### What to produce
Please print the data below line for line, keeping every field and value unchanged from the first line to the last.

:::

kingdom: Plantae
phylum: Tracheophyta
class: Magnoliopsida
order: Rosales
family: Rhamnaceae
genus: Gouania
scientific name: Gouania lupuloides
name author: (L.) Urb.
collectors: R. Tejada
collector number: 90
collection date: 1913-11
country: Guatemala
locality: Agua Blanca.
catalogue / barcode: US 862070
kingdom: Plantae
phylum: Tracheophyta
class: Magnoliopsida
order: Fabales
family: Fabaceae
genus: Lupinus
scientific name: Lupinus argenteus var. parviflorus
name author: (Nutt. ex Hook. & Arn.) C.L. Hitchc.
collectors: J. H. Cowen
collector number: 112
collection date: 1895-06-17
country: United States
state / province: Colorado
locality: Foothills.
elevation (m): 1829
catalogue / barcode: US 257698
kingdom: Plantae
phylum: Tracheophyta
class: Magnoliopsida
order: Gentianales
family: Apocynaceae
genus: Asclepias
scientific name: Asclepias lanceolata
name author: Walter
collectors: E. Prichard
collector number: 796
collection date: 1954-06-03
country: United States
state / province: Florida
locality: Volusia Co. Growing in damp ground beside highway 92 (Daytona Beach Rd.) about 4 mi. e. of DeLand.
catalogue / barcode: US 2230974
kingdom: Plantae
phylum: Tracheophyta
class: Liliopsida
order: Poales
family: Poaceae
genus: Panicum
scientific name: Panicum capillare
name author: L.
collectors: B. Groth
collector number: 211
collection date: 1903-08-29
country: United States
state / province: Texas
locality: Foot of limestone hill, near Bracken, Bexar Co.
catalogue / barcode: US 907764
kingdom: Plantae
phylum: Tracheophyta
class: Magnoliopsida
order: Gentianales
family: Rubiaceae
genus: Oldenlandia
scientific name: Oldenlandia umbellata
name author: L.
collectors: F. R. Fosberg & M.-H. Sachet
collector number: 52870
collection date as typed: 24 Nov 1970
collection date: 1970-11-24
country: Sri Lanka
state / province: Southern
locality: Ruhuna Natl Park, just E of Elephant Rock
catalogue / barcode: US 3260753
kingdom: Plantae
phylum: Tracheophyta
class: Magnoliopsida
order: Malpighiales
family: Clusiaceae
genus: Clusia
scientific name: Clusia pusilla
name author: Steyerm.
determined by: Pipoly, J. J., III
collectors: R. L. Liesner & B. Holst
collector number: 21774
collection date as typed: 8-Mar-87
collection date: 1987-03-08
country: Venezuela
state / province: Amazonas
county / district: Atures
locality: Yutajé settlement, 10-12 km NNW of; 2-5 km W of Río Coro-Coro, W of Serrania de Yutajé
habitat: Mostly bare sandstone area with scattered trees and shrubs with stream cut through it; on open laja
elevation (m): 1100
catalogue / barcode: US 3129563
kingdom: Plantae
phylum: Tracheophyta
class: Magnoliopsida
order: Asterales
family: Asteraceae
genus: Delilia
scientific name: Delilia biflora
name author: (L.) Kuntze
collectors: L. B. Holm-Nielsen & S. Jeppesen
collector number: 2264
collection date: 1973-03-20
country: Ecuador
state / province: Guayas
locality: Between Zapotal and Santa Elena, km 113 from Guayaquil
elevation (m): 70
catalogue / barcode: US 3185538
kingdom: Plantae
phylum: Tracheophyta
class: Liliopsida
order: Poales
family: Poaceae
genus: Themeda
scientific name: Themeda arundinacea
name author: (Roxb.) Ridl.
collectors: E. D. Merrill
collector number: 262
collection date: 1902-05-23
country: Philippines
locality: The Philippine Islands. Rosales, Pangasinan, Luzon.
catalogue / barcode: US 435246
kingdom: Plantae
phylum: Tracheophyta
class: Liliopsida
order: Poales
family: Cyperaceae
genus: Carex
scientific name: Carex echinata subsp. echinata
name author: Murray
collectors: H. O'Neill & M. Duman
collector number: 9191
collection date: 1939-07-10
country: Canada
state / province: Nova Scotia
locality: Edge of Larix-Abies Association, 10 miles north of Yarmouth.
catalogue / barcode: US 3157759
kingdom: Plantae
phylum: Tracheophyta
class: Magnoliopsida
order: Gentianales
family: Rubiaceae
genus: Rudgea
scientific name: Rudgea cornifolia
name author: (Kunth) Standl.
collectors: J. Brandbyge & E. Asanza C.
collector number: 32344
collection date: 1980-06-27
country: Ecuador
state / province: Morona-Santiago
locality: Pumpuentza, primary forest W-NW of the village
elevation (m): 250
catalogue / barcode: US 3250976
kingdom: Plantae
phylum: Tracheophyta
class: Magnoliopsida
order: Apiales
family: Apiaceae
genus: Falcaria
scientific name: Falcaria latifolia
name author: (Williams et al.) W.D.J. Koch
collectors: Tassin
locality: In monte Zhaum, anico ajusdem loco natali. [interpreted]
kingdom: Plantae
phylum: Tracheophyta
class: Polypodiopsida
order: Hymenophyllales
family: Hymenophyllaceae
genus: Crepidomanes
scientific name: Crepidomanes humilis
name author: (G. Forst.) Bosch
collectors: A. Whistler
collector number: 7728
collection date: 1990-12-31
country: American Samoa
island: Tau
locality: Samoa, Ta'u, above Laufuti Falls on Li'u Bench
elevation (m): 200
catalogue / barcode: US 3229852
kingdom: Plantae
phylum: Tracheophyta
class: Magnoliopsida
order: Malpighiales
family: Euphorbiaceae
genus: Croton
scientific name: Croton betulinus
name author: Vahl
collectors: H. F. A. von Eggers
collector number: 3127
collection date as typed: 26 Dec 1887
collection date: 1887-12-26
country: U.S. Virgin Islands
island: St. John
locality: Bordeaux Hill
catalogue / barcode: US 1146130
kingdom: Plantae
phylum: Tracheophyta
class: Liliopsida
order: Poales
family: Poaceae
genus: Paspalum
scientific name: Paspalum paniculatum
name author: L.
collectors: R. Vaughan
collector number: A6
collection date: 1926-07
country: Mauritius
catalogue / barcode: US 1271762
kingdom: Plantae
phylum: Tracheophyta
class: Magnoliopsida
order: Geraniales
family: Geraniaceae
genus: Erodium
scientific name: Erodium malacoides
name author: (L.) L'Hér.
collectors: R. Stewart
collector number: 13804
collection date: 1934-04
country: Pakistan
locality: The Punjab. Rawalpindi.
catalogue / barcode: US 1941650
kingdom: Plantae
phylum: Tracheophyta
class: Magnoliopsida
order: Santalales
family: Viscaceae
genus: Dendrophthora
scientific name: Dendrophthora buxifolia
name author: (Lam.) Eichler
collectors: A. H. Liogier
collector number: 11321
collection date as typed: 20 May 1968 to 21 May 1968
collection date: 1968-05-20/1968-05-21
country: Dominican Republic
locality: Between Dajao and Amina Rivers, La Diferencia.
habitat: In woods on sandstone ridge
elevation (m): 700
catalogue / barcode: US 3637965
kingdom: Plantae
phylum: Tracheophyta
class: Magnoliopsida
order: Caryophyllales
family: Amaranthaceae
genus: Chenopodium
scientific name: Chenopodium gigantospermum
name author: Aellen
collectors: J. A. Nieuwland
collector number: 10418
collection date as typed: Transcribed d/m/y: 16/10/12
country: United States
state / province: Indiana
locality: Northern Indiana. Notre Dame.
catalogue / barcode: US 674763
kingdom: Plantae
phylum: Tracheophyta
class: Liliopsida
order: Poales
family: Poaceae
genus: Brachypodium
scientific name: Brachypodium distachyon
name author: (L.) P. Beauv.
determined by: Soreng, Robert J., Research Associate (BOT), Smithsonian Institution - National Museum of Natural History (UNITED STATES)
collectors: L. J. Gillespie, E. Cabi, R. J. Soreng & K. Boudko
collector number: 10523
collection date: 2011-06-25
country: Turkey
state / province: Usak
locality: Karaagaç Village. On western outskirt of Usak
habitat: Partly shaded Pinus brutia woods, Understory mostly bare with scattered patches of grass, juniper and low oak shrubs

:::

### Full solution
kingdom: Plantae
phylum: Tracheophyta
class: Magnoliopsida
order: Rosales
family: Rhamnaceae
genus: Gouania
scientific name: Gouania lupuloides
name author: (L.) Urb.
collectors: R. Tejada
collector number: 90
collection date: 1913-11
country: Guatemala
locality: Agua Blanca.
catalogue / barcode: US 862070
kingdom: Plantae
phylum: Tracheophyta
class: Magnoliopsida
order: Fabales
family: Fabaceae
genus: Lupinus
scientific name: Lupinus argenteus var. parviflorus
name author: (Nutt. ex Hook. & Arn.) C.L. Hitchc.
collectors: J. H. Cowen
collector number: 112
collection date: 1895-06-17
country: United States
state / province: Colorado
locality: Foothills.
elevation (m): 1829
catalogue / barcode: US 257698
kingdom: Plantae
phylum: Tracheophyta
class: Magnoliopsida
order: Gentianales
family: Apocynaceae
genus: Asclepias
scientific name: Asclepias lanceolata
name author: Walter
collectors: E. Prichard
collector number: 796
collection date: 1954-06-03
country: United States
state / province: Florida
locality: Volusia Co. Growing in damp ground beside highway 92 (Daytona Beach Rd.) about 4 mi. e. of DeLand.
catalogue / barcode: US 2230974
kingdom: Plantae
phylum: Tracheophyta
class: Liliopsida
order: Poales
family: Poaceae
genus: Panicum
scientific name: Panicum capillare
name author: L.
collectors: B. Groth
collector number: 211
collection date: 1903-08-29
country: United States
state / province: Texas
locality: Foot of limestone hill, near Bracken, Bexar Co.
catalogue / barcode: US 907764
kingdom: Plantae
phylum: Tracheophyta
class: Magnoliopsida
order: Gentianales
family: Rubiaceae
genus: Oldenlandia
scientific name: Oldenlandia umbellata
name author: L.
collectors: F. R. Fosberg & M.-H. Sachet
collector number: 52870
collection date as typed: 24 Nov 1970
collection date: 1970-11-24
country: Sri Lanka
state / province: Southern
locality: Ruhuna Natl Park, just E of Elephant Rock
catalogue / barcode: US 3260753
kingdom: Plantae
phylum: Tracheophyta
class: Magnoliopsida
order: Malpighiales
family: Clusiaceae
genus: Clusia
scientific name: Clusia pusilla
name author: Steyerm.
determined by: Pipoly, J. J., III
collectors: R. L. Liesner & B. Holst
collector number: 21774
collection date as typed: 8-Mar-87
collection date: 1987-03-08
country: Venezuela
state / province: Amazonas
county / district: Atures
locality: Yutajé settlement, 10-12 km NNW of; 2-5 km W of Río Coro-Coro, W of Serrania de Yutajé
habitat: Mostly bare sandstone area with scattered trees and shrubs with stream cut through it; on open laja
elevation (m): 1100
catalogue / barcode: US 3129563
kingdom: Plantae
phylum: Tracheophyta
class: Magnoliopsida
order: Asterales
family: Asteraceae
genus: Delilia
scientific name: Delilia biflora
name author: (L.) Kuntze
collectors: L. B. Holm-Nielsen & S. Jeppesen
collector number: 2264
collection date: 1973-03-20
country: Ecuador
state / province: Guayas
locality: Between Zapotal and Santa Elena, km 113 from Guayaquil
elevation (m): 70
catalogue / barcode: US 3185538
kingdom: Plantae
phylum: Tracheophyta
class: Liliopsida
order: Poales
family: Poaceae
genus: Themeda
scientific name: Themeda arundinacea
name author: (Roxb.) Ridl.
collectors: E. D. Merrill
collector number: 262
collection date: 1902-05-23
country: Philippines
locality: The Philippine Islands. Rosales, Pangasinan, Luzon.
catalogue / barcode: US 435246
kingdom: Plantae
phylum: Tracheophyta
class: Liliopsida
order: Poales
family: Cyperaceae
genus: Carex
scientific name: Carex echinata subsp. echinata
name author: Murray
collectors: H. O'Neill & M. Duman
collector number: 9191
collection date: 1939-07-10
country: Canada
state / province: Nova Scotia
locality: Edge of Larix-Abies Association, 10 miles north of Yarmouth.
catalogue / barcode: US 3157759
kingdom: Plantae
phylum: Tracheophyta
class: Magnoliopsida
order: Gentianales
family: Rubiaceae
genus: Rudgea
scientific name: Rudgea cornifolia
name author: (Kunth) Standl.
collectors: J. Brandbyge & E. Asanza C.
collector number: 32344
collection date: 1980-06-27
country: Ecuador
state / province: Morona-Santiago
locality: Pumpuentza, primary forest W-NW of the village
elevation (m): 250
catalogue / barcode: US 3250976
kingdom: Plantae
phylum: Tracheophyta
class: Magnoliopsida
order: Apiales
family: Apiaceae
genus: Falcaria
scientific name: Falcaria latifolia
name author: (Williams et al.) W.D.J. Koch
collectors: Tassin
locality: In monte Zhaum, anico ajusdem loco natali. [interpreted]
kingdom: Plantae
phylum: Tracheophyta
class: Polypodiopsida
order: Hymenophyllales
family: Hymenophyllaceae
genus: Crepidomanes
scientific name: Crepidomanes humilis
name author: (G. Forst.) Bosch
collectors: A. Whistler
collector number: 7728
collection date: 1990-12-31
country: American Samoa
island: Tau
locality: Samoa, Ta'u, above Laufuti Falls on Li'u Bench
elevation (m): 200
catalogue / barcode: US 3229852
kingdom: Plantae
phylum: Tracheophyta
class: Magnoliopsida
order: Malpighiales
family: Euphorbiaceae
genus: Croton
scientific name: Croton betulinus
name author: Vahl
collectors: H. F. A. von Eggers
collector number: 3127
collection date as typed: 26 Dec 1887
collection date: 1887-12-26
country: U.S. Virgin Islands
island: St. John
locality: Bordeaux Hill
catalogue / barcode: US 1146130
kingdom: Plantae
phylum: Tracheophyta
class: Liliopsida
order: Poales
family: Poaceae
genus: Paspalum
scientific name: Paspalum paniculatum
name author: L.
collectors: R. Vaughan
collector number: A6
collection date: 1926-07
country: Mauritius
catalogue / barcode: US 1271762
kingdom: Plantae
phylum: Tracheophyta
class: Magnoliopsida
order: Geraniales
family: Geraniaceae
genus: Erodium
scientific name: Erodium malacoides
name author: (L.) L'Hér.
collectors: R. Stewart
collector number: 13804
collection date: 1934-04
country: Pakistan
locality: The Punjab. Rawalpindi.
catalogue / barcode: US 1941650
kingdom: Plantae
phylum: Tracheophyta
class: Magnoliopsida
order: Santalales
family: Viscaceae
genus: Dendrophthora
scientific name: Dendrophthora buxifolia
name author: (Lam.) Eichler
collectors: A. H. Liogier
collector number: 11321
collection date as typed: 20 May 1968 to 21 May 1968
collection date: 1968-05-20/1968-05-21
country: Dominican Republic
locality: Between Dajao and Amina Rivers, La Diferencia.
habitat: In woods on sandstone ridge
elevation (m): 700
catalogue / barcode: US 3637965
kingdom: Plantae
phylum: Tracheophyta
class: Magnoliopsida
order: Caryophyllales
family: Amaranthaceae
genus: Chenopodium
scientific name: Chenopodium gigantospermum
name author: Aellen
collectors: J. A. Nieuwland
collector number: 10418
collection date as typed: Transcribed d/m/y: 16/10/12
country: United States
state / province: Indiana
locality: Northern Indiana. Notre Dame.
catalogue / barcode: US 674763
kingdom: Plantae
phylum: Tracheophyta
class: Liliopsida
order: Poales
family: Poaceae
genus: Brachypodium
scientific name: Brachypodium distachyon
name author: (L.) P. Beauv.
determined by: Soreng, Robert J., Research Associate (BOT), Smithsonian Institution - National Museum of Natural History (UNITED STATES)
collectors: L. J. Gillespie, E. Cabi, R. J. Soreng & K. Boudko
collector number: 10523
collection date: 2011-06-25
country: Turkey
state / province: Usak
locality: Karaagaç Village. On western outskirt of Usak
habitat: Partly shaded Pinus brutia woods, Understory mostly bare with scattered patches of grass, juniper and low oak shrubs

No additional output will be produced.